While the flood destroyed homes and left native vegetation in disarray, the silver lining has started to shine through.

Ms Sumner, who is a senior ranger with the River Murray and Mallee Aboriginal Corporation, said the Riverland had come back to life. 

Ms Sumner says the river is back to the state it was when she was a little girl.(ABC Riverland: Amelia Walters)

“I remember when I was small there was everything and then through the years things were dying down here,” she said.

“The receding of the [flood] water has left a lot of clay, so there’s a lot of seeds and new root beds, which is exciting.”

She said species had reappeared after water levels lowered — some for the first time in 25 years. 

Mallee wattle, river red gum and other native species have started to grow back.(ABC Riverland: Amelia Walters)

Older red gums that fell into the river during the flood are creating new growth.(ABC Riverland: Amelia Walters)

“There’s been a lot of sightings of the Murray Darling python, which is very exciting because I’ve never seen one in the wild,” Ms Sumner said.

“To know all these spotting sites are being seen … it seems like the flood has either brought them back or it just brought them out of their hiding places.”

“After the flood, all the vegetation that they need is here, it’s in abundance, so they’re all coming back.”

She said vegetation the animals needed was in abundance.

Smelly but healthy

Riverland residents can expect unpleasant odours and unattractive-looking water as Murray Darling Basin flows arrive in the region this week.

But the Department for Water and Environment says there is no need to worry. 

Recent sampling has detected no concerning levels of toxic blue-green algae.(Supplied: Blue Green Algae team)

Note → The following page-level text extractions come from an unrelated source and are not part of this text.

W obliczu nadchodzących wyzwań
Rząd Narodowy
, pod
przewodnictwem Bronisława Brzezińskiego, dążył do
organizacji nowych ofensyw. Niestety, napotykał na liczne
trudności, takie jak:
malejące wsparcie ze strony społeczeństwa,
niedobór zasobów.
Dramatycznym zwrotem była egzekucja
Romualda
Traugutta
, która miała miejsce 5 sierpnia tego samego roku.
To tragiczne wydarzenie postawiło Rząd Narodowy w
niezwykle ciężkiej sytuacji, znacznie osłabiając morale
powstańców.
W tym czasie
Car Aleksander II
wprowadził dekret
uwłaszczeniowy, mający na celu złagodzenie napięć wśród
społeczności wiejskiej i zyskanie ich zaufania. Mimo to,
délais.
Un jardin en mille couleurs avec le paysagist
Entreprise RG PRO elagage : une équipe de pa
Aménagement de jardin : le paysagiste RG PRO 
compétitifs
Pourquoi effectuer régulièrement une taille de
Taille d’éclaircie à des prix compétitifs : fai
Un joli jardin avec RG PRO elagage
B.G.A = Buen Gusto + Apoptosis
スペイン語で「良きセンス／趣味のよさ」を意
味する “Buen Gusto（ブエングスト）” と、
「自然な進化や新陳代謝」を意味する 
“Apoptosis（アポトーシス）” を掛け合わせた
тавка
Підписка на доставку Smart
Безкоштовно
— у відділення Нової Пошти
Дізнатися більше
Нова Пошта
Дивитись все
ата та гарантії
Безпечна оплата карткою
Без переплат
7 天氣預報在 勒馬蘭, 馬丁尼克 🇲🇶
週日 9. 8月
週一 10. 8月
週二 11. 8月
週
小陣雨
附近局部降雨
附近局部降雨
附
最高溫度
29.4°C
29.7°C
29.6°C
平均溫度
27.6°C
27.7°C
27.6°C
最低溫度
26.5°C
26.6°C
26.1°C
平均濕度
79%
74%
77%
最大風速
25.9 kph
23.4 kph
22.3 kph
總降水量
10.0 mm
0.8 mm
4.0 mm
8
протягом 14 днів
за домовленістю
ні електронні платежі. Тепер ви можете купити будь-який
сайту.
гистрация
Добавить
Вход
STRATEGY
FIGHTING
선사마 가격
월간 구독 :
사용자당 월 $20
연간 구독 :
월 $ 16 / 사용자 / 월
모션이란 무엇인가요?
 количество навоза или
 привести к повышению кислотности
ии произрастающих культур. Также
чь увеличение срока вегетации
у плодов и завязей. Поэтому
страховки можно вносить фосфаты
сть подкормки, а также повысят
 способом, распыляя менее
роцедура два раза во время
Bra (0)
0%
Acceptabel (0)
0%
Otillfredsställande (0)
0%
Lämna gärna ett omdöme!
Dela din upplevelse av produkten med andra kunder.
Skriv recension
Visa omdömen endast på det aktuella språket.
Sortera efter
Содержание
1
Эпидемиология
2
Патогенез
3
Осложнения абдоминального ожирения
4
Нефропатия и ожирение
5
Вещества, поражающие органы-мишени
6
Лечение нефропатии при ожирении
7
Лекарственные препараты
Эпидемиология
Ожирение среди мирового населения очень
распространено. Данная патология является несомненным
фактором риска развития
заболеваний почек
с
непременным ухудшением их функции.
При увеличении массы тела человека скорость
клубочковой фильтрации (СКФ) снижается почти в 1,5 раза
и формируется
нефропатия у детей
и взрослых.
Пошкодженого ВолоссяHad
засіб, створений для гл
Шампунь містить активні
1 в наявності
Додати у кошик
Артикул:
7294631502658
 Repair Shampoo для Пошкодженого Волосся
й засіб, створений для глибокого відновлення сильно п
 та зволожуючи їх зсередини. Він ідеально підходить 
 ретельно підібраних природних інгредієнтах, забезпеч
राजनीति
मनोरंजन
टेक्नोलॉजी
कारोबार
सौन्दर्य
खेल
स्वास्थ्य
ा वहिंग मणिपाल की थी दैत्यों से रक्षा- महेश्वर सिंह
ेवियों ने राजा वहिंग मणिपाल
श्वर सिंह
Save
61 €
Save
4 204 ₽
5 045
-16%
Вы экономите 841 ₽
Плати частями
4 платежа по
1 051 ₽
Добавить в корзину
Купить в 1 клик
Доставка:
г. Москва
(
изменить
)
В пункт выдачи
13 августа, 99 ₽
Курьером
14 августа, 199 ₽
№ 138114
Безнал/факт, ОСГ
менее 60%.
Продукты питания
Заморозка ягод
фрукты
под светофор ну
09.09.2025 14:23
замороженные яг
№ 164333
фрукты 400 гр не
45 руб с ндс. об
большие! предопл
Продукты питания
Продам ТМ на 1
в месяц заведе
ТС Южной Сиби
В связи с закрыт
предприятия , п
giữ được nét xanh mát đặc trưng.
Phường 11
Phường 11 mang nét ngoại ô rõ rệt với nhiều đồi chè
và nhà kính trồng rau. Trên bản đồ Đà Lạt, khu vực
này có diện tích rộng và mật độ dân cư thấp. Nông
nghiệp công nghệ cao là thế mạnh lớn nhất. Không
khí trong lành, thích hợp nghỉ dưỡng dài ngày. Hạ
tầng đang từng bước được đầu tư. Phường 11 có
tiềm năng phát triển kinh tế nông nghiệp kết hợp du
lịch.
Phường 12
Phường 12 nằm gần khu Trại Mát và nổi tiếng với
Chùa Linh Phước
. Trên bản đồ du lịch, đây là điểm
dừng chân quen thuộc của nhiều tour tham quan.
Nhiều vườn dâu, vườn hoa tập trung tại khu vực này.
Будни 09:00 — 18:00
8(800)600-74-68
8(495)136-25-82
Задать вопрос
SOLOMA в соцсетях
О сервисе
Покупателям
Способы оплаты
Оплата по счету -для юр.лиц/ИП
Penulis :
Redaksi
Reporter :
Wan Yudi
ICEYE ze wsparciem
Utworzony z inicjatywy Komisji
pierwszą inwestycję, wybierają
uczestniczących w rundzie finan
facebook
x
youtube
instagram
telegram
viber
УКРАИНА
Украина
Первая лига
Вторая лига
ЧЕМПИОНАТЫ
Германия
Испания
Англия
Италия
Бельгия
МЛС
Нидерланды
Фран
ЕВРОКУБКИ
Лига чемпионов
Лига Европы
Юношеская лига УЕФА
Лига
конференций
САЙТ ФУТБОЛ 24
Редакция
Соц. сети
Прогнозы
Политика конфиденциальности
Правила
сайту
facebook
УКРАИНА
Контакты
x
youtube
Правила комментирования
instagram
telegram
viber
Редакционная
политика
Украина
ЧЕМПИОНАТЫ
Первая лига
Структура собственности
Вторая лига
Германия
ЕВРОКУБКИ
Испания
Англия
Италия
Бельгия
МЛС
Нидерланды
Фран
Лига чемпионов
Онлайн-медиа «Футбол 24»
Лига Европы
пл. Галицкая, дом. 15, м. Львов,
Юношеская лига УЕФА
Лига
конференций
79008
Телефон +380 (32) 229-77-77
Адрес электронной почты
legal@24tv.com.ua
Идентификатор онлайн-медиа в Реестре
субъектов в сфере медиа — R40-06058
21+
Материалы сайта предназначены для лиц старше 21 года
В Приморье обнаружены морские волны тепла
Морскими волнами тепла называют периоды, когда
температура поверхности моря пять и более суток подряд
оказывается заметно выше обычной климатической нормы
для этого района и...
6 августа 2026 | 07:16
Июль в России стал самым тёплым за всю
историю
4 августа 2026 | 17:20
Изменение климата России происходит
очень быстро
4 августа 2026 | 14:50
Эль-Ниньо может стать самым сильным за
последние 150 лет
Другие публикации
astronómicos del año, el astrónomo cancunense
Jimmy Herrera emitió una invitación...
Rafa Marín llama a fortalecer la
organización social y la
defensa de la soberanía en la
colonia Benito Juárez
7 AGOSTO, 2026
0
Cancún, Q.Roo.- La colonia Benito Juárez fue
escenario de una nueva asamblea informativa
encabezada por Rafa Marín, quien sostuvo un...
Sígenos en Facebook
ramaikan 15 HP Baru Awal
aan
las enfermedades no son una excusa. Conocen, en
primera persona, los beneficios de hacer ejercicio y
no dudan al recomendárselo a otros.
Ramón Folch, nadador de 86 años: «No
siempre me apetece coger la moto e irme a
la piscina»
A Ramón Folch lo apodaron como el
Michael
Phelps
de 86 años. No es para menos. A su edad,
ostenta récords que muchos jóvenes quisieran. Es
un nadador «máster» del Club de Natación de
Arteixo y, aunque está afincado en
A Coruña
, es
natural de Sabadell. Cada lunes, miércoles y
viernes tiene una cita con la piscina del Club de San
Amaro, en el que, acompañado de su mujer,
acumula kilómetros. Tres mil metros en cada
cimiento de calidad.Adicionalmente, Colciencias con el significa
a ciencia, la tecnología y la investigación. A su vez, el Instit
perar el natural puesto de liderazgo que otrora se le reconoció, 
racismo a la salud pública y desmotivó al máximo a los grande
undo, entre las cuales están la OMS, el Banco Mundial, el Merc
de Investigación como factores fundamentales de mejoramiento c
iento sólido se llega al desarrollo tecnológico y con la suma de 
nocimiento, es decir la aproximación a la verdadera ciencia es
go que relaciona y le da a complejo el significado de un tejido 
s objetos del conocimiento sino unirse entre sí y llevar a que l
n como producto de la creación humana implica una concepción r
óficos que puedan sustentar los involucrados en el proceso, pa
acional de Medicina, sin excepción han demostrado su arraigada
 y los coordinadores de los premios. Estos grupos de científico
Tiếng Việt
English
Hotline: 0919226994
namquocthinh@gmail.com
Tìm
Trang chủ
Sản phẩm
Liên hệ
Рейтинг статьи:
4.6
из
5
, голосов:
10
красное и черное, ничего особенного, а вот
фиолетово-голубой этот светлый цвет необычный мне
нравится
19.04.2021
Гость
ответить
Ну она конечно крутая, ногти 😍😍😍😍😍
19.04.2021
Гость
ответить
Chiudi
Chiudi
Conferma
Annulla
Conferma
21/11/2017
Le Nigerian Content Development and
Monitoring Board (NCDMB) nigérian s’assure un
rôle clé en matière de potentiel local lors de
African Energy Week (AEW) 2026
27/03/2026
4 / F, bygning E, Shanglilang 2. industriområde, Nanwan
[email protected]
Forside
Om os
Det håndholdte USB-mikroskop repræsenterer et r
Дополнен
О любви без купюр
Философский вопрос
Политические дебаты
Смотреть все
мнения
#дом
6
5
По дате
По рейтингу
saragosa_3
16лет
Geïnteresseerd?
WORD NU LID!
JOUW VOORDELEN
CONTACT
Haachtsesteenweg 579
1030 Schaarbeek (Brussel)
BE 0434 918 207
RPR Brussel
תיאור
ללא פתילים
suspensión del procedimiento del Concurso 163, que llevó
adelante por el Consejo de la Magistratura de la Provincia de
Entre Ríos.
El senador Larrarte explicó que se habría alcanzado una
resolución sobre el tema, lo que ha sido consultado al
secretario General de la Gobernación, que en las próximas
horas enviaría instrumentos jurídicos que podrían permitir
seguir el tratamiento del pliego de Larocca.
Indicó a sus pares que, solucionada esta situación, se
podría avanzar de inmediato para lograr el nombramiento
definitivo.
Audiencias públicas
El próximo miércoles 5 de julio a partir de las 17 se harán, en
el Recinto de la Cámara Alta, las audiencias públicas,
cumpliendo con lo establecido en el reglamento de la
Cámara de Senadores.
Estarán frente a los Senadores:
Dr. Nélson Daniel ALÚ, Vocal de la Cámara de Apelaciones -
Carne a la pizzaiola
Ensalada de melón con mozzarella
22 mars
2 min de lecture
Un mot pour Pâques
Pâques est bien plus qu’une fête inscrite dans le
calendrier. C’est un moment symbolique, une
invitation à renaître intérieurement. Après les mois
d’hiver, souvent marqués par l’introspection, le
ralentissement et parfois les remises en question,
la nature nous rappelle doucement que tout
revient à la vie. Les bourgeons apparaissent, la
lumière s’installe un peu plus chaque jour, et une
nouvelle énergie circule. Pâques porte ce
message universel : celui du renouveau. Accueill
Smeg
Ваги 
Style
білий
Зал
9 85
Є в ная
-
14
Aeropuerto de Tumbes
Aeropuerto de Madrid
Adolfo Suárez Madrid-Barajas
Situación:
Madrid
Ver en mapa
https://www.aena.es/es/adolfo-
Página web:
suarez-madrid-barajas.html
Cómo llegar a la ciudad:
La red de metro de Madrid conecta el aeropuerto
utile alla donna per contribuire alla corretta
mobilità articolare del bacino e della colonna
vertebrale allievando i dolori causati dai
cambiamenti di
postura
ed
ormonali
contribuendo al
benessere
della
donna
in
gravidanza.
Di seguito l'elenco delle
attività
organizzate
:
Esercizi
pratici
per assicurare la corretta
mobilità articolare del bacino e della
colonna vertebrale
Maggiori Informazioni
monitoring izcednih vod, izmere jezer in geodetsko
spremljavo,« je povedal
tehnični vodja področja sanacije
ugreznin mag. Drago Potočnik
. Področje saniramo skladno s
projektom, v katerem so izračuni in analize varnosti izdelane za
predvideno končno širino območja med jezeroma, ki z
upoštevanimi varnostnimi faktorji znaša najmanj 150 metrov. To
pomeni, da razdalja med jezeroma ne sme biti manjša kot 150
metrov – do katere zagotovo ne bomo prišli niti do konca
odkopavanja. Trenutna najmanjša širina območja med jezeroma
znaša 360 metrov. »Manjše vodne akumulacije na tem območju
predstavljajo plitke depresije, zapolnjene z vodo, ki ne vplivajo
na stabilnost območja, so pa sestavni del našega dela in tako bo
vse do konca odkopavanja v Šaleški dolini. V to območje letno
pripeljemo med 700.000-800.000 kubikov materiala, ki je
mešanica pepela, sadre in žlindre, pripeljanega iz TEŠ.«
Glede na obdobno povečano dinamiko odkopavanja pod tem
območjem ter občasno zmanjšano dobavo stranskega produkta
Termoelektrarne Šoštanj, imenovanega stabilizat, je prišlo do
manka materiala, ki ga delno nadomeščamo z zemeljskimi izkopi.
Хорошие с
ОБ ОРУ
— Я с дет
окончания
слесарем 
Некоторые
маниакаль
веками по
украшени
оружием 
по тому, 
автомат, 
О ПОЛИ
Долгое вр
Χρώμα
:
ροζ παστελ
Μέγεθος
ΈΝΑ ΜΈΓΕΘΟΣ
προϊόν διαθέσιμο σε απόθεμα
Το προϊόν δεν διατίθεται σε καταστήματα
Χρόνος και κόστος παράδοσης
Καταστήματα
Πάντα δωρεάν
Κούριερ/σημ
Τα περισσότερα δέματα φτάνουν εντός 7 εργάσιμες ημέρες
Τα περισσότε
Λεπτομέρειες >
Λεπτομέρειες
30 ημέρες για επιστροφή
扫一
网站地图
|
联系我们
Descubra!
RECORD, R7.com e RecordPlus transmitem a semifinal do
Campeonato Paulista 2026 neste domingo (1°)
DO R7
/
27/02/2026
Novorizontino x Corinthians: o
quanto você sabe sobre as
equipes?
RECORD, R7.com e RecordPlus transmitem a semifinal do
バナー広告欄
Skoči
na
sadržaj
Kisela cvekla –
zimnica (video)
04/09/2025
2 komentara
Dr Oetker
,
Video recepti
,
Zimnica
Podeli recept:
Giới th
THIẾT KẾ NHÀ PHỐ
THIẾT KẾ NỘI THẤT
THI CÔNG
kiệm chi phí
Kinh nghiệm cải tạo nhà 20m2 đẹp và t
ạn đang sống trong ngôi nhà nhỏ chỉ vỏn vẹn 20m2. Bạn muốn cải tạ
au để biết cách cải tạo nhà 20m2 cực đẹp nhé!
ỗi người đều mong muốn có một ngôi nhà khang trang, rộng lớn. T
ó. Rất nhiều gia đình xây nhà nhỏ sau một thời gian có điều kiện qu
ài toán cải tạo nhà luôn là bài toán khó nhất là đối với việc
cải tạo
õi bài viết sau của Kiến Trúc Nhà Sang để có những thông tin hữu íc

Manager for water delivery, Chrissie Bloss, said while the algae would be noticeable, it was a non-toxic species that wouldn’t impact the river’s ecosystems. 

“At this stage, we think the worst problem is that it’s not going to look very nice,” she said.

“It’s the best time of year to have it come through and it is aligned with a natural movement of water from the northern basin.”

Ms Bloss said the bacteria tended to be present in the Murray River and it was only a problem when the algae bloomed and grew into large volumes.

“At certain times it can be part of depleting the oxygen in the water and that can affect fish … but oxygen levels in the river at the moment have remained in the fairly healthy range,” she said.

Ms Bloss says blue-green algae tends to be present in the water fairly often.(ABC Riverland: Amelia Walters)

A warning remained in place for Lake Alexandrina, including Goolwa, as water samples collected by SA Health on June 11 showed continued elevated levels of potentially harmful blue-green algae. 

Fishing frenzy 

Loxton fisherman Brad Dubrich said he was not concerned about the blue-green algae set to reach the Riverland in the coming weeks. 

He said the quality of the fish he was catching and the quality of the water he was seeing had been the best since 2017.

“It’s the best fishing I have ever seen,” he said.

Brad Dubrich says the past six months have been the best fishing he has experienced in a long time. (Supplied: Brad Dubrich)

“You can see the boat propeller while you’re sitting there in the water and that’s a good 30 to 40 centimetres under the water.

“I think since the flood it’s done wonders for the fish because there’s plenty of bait around; lots of small bony bream, yabbies and shrimp that they’re feeding on.”

Mr Dubrich says there seems to be plenty of food for fish to thrive.(Supplied: Brad Dubrich)

Ms Sumner said she hoped the ecosystem of the river would continue to thrive and grow as wildlife nourished the land.

“Everything’s coming back in abundance and we just want to try and keep them still here and attracted,” she said.

Lucy Sumner says she hopes the river will continue its positive recovery.(ABC Riverland: Amelia Walters)

“We have to look after the land and the water so they can stay around for a while — not just up here one minute, and then five years later we hardly see anything, and then have to wait for another flood for everything to come back.”